Learning Labs are intended to empower front-line staff to bring forward ideas and see them through to fruition. This reflects experience in the United States where 'reinvention laboratories' have made a significant contribution to improving the quality and efficiency of services provided by many US government agencies. As in the US, departments and agencies will not be able to waive statutory rules, but that still leaves a large number of other rules and regulations that can be tackled using a Learning Lab approach.

Given the wide range of functions performed by public sector organisations, Learning Labs are likely to take many different forms and vary in scope and structure but at the same time share several common key characteristics. In general, Learning Labs will be:

driven by front-line staff, with support from the parent or sponsoring organisation, to implement and evaluate new ways of working;
able to benefit from increased operational flexibility as a result of Learning Lab status;
subject to on-going evaluation;
capable of identifying lessons for broader dissemination and wider learning; and
able to add value to existing work.

Labs involved in the pilot are:

in the north-east where several public services are working together to develop a ‘public services pre-release course’ and a ‘personalised passport’ for prisoners to help them integrate more quickly into the community upon release;
in the south-west where a discrete, cross-organisational team, including Benefits Agency and local authority representatives, has been created with the aim of developing proposals to improve services to pensioners in the Torbay area;
in the Midlands, where Birmingham City Council plan to use labs to stimulate innovation and change throughout its organisation;
in East Anglia, where Suffolk County Council are using Labs to encourage innovation and cultural change, and as a means of ensuring the continuous involvement of front-line staff in the drive to provide improved services; and
in London where The Metropolitan Police are working together with the Police Complaints Authority and the Crown Prosecution Service to reduce the time it takes to action complaints against the police.   

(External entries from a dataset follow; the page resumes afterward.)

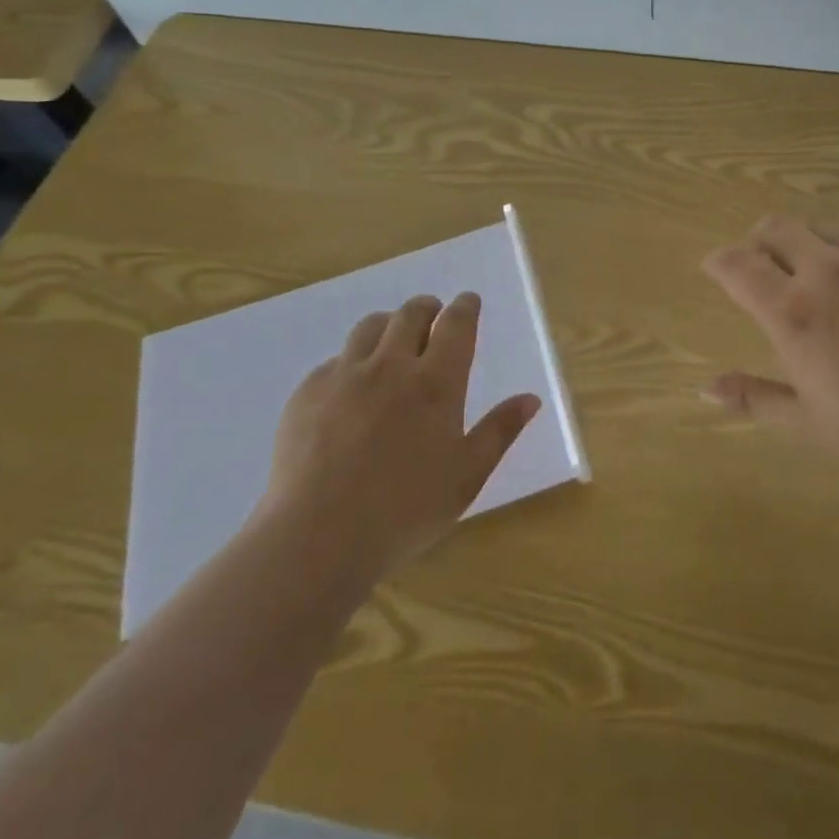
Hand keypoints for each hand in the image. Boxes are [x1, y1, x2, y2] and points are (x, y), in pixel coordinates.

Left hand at [261, 292, 539, 581]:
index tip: (468, 301)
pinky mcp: (307, 393)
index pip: (456, 325)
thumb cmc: (405, 511)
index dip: (465, 307)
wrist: (316, 538)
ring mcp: (344, 376)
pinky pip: (334, 361)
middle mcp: (391, 366)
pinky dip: (351, 361)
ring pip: (369, 327)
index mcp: (436, 383)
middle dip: (426, 307)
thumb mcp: (466, 476)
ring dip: (387, 324)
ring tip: (391, 337)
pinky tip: (350, 385)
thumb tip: (530, 398)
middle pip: (410, 314)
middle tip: (432, 313)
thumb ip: (499, 431)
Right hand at [702, 208, 838, 497]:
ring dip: (804, 240)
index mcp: (792, 314)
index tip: (716, 269)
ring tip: (815, 268)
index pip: (736, 265)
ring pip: (818, 222)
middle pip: (773, 228)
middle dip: (758, 242)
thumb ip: (754, 399)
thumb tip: (704, 389)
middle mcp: (824, 270)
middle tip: (764, 267)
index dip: (718, 262)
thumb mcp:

The Cabinet Office commissioned, with support from the Improvement & Development Agency, research into the lessons emerging from the Learning Labs initiative. University College Northampton has carried out this work and have drawn up a framework to help those who want to use a Learning Lab to improve their performance.  The Cabinet Office are continuing to carry out work in this area, and this framework may be subject to further development.

Learning Labs are part of a concerted effort to fully involve front-line staff in the modernisation programme, and utilise their knowledge and experience. Through a series of personal visits, workshops and seminars, Ministers are hearing at first hand the views of staff.